19 political parties contested in the 1994 election. These were: African National Congress(ANC), National Party (NP), Inkatha Freedom Party (IFP), Pan Africanist Congress of Azania (PAC), Freedom Front (FF), Democratic Party (DP), African Christian Democratic Party (ACDP), Africa Muslim Party (AMP), African Moderates Congress (AMC), Dikwankwetla Party of South Africa (DPSA), Federal Party (FP), Minority Front (MF), Sport Organisation for Collective Contributions and Equal Rights (SOCCER), African Democratic Movement (ADM), Women's Right Peace Party (WRPP), Ximoko Progressive Party (XPP), Keep It Straight & Simple Party (KISS), Worker's List Party (WLP), and Luso-South Africa Party (LUSO).
- 19.7 million South Africans voted out of the 22.7 million eligible voters.
- 62.65% The percentage margin with which the African National Congress (ANC) — the ruling party — won the 1994 election. The National Party (NP), the official opposition, followed with 20.39 %; Inkatha Freedom Party (IFP) with 10.54 %, Freedom Front (FF) with 2.2 %, Democratic Party (DP) with 1.7 %, Pan Africanist Congress (PAC) with 1.2 % and the African Christian Democratic Party (ACDP) with 0.5 %.
- 27 April 1994. South Africa's new flag, bearing six colours and signifying a nation headed towards unity, replaced the old Apartheid flag which had been used since 1928. The new flag was designed by the late Frederick Gordon Brownell, a South African vexillologist and genealogist.
- 10 May 1994.The late Nelson Mandela was inaugurated as the first Black President of the country at an emotional ceremony held at The Union Buildings in Pretoria.
- 1995 The year when Freedom Day was first commemorated, a reminder of how far South Africa had come in its long fight against the brutal Apartheid regime!
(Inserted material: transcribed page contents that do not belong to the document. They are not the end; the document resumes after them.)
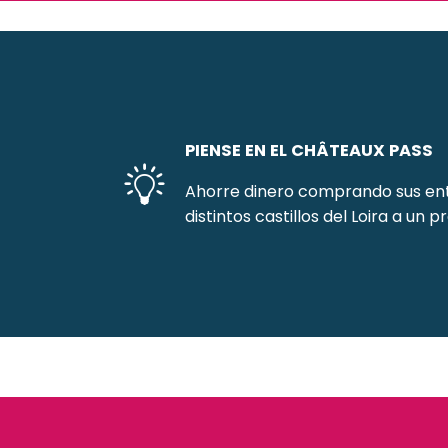
PIENSE EN EL CHÂTEAUX PASS
Ahorre dinero comprando sus entra
distintos castillos del Loira a un p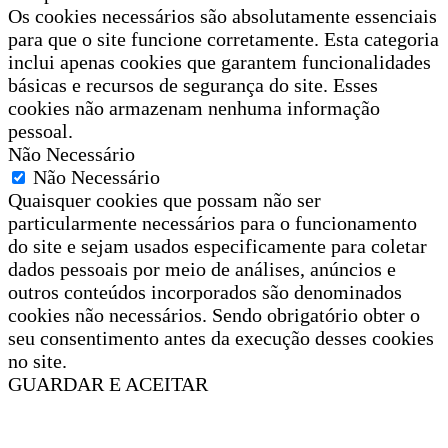
Os cookies necessários são absolutamente essenciais
para que o site funcione corretamente. Esta categoria
inclui apenas cookies que garantem funcionalidades
básicas e recursos de segurança do site. Esses
cookies não armazenam nenhuma informação
pessoal.
Não Necessário
Não Necessário
Quaisquer cookies que possam não ser
particularmente necessários para o funcionamento
do site e sejam usados especificamente para coletar
dados pessoais por meio de análises, anúncios e
outros conteúdos incorporados são denominados
cookies não necessários. Sendo obrigatório obter o
seu consentimento antes da execução desses cookies
no site.
GUARDAR E ACEITAR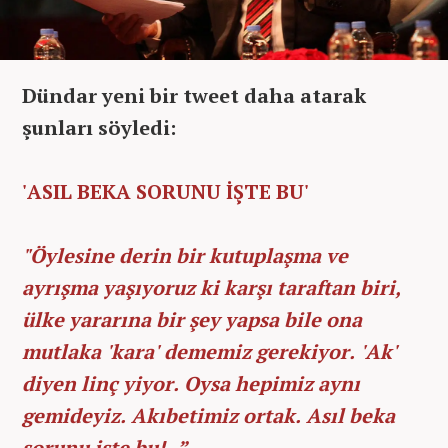
Dündar yeni bir tweet daha atarak
şunları söyledi:
'ASIL BEKA SORUNU İŞTE BU'
"Öylesine derin bir kutuplaşma ve
ayrışma yaşıyoruz ki karşı taraftan biri,
ülke yararına bir şey yapsa bile ona
mutlaka 'kara' dememiz gerekiyor. 'Ak'
diyen linç yiyor. Oysa hepimiz aynı
gemideyiz. Akıbetimiz ortak. Asıl beka
sorunu işte bu!..”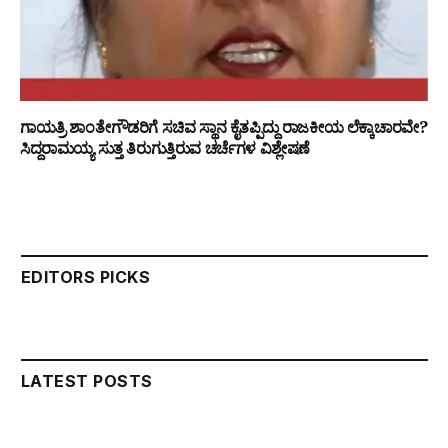
ಗಾಯತ್ರಿ ಶಾಂತೇಗೌಡರಿಗೆ ಸಚಿವ ಸ್ಥಾನ ಕೈತಪ್ಪಿದ್ದು ರಾಜಕೀಯ ಲೆಕ್ಕಾಚಾರವೇ?
ಸಿದ್ದರಾಮಯ್ಯ ಸುತ್ತ ತಿರುಗುತ್ತಿರುವ ಚರ್ಚೆಗಳ ವಿಶ್ಲೇಷಣೆ
EDITORS PICKS
LATEST POSTS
10 December 1996. The final draft of South Africa's Constitution was signed into law by President Nelson Mandela in Sharpeville, a township located south of Gauteng. The Constitution, however, only came into effect on 4 February 1997.
- 11 The number of official languages equally recognised by the South African Constitution.
- 2 February 1990. The National Party government started the process of unbanning political parties and activists, as well as releasing political prisoners — the late Nelson Mandela being among them. The transition period between February 1990 and April 1994 was, sadly, characterised by political turmoil and gruesome murders between the ANC and IFP.